## [Data]
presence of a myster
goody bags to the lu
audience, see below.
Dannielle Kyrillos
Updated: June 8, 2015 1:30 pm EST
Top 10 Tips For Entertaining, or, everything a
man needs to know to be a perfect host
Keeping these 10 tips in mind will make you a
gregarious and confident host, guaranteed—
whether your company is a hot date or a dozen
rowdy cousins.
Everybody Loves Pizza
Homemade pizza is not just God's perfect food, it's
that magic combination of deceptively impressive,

## [Job]
Please rewrite the material from its first line up to and including the line with "whether your company is a hot date or a dozen", using "entertainer" in place of "host" and leaving everything else unchanged.

## [Solution for this problem]
presence of a myster
goody bags to the lu
audience, see below.
Dannielle Kyrillos
Updated: June 8, 2015 1:30 pm EST
Top 10 Tips For Entertaining, or, everything a
man needs to know to be a perfect entertainer
Keeping these 10 tips in mind will make you a
gregarious and confident entertainer, guaranteed—
whether your company is a hot date or a dozen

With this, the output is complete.